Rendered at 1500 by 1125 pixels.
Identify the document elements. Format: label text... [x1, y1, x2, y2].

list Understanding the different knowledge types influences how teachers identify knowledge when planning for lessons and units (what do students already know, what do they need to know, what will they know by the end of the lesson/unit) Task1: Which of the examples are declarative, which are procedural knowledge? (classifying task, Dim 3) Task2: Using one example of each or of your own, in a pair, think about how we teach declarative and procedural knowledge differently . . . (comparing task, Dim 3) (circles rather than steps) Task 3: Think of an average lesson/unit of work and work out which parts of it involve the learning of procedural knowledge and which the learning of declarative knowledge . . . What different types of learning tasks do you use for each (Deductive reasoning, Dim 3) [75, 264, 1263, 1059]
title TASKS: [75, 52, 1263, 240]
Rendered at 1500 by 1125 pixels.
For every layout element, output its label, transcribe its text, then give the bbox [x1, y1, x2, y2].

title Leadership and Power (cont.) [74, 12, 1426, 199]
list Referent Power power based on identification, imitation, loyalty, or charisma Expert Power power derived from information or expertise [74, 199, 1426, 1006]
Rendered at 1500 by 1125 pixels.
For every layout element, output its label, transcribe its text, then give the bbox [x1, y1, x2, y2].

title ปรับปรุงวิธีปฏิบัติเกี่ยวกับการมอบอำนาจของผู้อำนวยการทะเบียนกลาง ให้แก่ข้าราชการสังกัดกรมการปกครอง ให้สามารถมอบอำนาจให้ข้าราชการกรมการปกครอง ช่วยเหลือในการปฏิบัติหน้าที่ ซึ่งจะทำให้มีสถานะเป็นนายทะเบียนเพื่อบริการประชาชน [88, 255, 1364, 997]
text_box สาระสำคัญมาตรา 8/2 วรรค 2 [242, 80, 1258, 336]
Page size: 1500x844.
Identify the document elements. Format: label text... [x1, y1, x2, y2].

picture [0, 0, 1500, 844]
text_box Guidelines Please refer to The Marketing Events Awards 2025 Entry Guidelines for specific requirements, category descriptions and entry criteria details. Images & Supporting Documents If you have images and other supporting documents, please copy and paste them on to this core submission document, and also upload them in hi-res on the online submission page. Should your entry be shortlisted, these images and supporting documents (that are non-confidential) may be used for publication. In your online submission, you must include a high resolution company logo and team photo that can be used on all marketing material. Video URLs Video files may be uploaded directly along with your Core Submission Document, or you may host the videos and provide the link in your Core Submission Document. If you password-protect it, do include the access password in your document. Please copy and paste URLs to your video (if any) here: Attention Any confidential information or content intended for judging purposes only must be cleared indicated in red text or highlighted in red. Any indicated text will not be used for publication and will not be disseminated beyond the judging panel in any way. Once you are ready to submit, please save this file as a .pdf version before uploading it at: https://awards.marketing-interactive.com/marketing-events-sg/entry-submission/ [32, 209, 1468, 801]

━━━

**PROBLEM REQUIREMENTS**.
The required output is the exact sequence of lines from the one containing "Page size: 1500x844." through the end of the listing, both endpoints included.

**TASK RESULT**.
Page size: 1500x844.
Identify the document elements. Format: label text... [x1, y1, x2, y2].

picture [0, 0, 1500, 844]
text_box Guidelines Please refer to The Marketing Events Awards 2025 Entry Guidelines for specific requirements, category descriptions and entry criteria details. Images & Supporting Documents If you have images and other supporting documents, please copy and paste them on to this core submission document, and also upload them in hi-res on the online submission page. Should your entry be shortlisted, these images and supporting documents (that are non-confidential) may be used for publication. In your online submission, you must include a high resolution company logo and team photo that can be used on all marketing material. Video URLs Video files may be uploaded directly along with your Core Submission Document, or you may host the videos and provide the link in your Core Submission Document. If you password-protect it, do include the access password in your document. Please copy and paste URLs to your video (if any) here: Attention Any confidential information or content intended for judging purposes only must be cleared indicated in red text or highlighted in red. Any indicated text will not be used for publication and will not be disseminated beyond the judging panel in any way. Once you are ready to submit, please save this file as a .pdf version before uploading it at: https://awards.marketing-interactive.com/marketing-events-sg/entry-submission/ [32, 209, 1468, 801]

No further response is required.